– Ешь просто – проживешь до ста! – любила повторять веселая бабулька.
Она оказалась большая мастерица на присказки. Когда Муза нетерпеливо отпихнула ее от ванной, Авдотья кротко взглянула на соседку васильковыми глазами и заметила:
– Не спеши, кривая, в баню, хватит пару для тебя.
Муза захлопала глазами, не зная, обижаться ли ей на эту старушенцию в белом платочке, и после решила разойтись полюбовно.
Было что-то в Авдотье располагающее, даже успокаивающее, как в природе. Восьмидесятилетняя женщина сохранила приятность черт и детскую непосредственность лица, морщины не изуродовали его, а лишь подчеркнули лукавость и доброту. Ее руки не поднимались для драки, и, возможно, поэтому ее пирожки никогда не бывали невкусными. Она умела создавать вокруг себя уют и покой.
Накануне отъезда баба Дуня решила испечь свои коронные плюшки с маком. Она зажгла духовку и начала раскладывать заготовки на противень. Муза пила чай за дубовым столом, но на этот раз без обычного самодовольства.
– Сердце ноет, стенокардия, – пожаловалась она старушке, с усилием прижимая к груди газету «Аномалия».

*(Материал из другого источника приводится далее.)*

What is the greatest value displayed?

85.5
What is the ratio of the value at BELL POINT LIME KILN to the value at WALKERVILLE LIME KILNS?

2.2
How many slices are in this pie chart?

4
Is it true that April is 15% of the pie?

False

Поймав удивленный взгляд провинциалки, Вертепная поинтересовалась:
– Не пробовали?
– Что?
– Газету прикладывать.
– Это еще зачем? – оторопела Авдотья.
Муза гортанно хохотнула:
– Вот, читайте!
– Милая, да я без очков не вижу.
– Ну тогда слушайте. Приложите газету с фотографией экстрасенса Задырина к больному месту, и ваша боль утихнет. Курс лечения при различных недугах по 10 и более минут 2–3 раза в день. Помните, что на 3, 5, 7, 9 дни лечения возможна ломка. – Пенсионерка тяжко вздохнула. – Конченый... тьфу, конечный результат будет отличным.
Муза сунула старушке под нос фото мужчины с вдумчиво-напряженным лицом. Руки целителя застыли в момент совершения неких магических пассов.

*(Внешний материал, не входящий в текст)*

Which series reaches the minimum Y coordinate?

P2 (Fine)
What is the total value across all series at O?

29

– Раньше молитвы и иконы помогали, теперь рожи из газет. – Бабушка Дуня перекрестилась и сунула плюшки в духовку. – Господи, избави от лукавого! – Она перекрестилась еще раз.
– Да какой лукавый! Это самая правда, – возмутилась Муза ее недоверию. – Вот что пишут те, кто прикладывали Задырина: «Газета ходит по всем соседям нашего подъезда и всем помогает. Ее затерли до дыр!» А ветераны войны просили редакцию: «Отпечатайте фотографию с „заклинанием“ и пустите в продажу». И представляете, – глаза Вертепной торжествующе сверкнули, – такая открытка уже продается и стоит 10 рублей. Действие открытки значительно сильнее фотографии в газете.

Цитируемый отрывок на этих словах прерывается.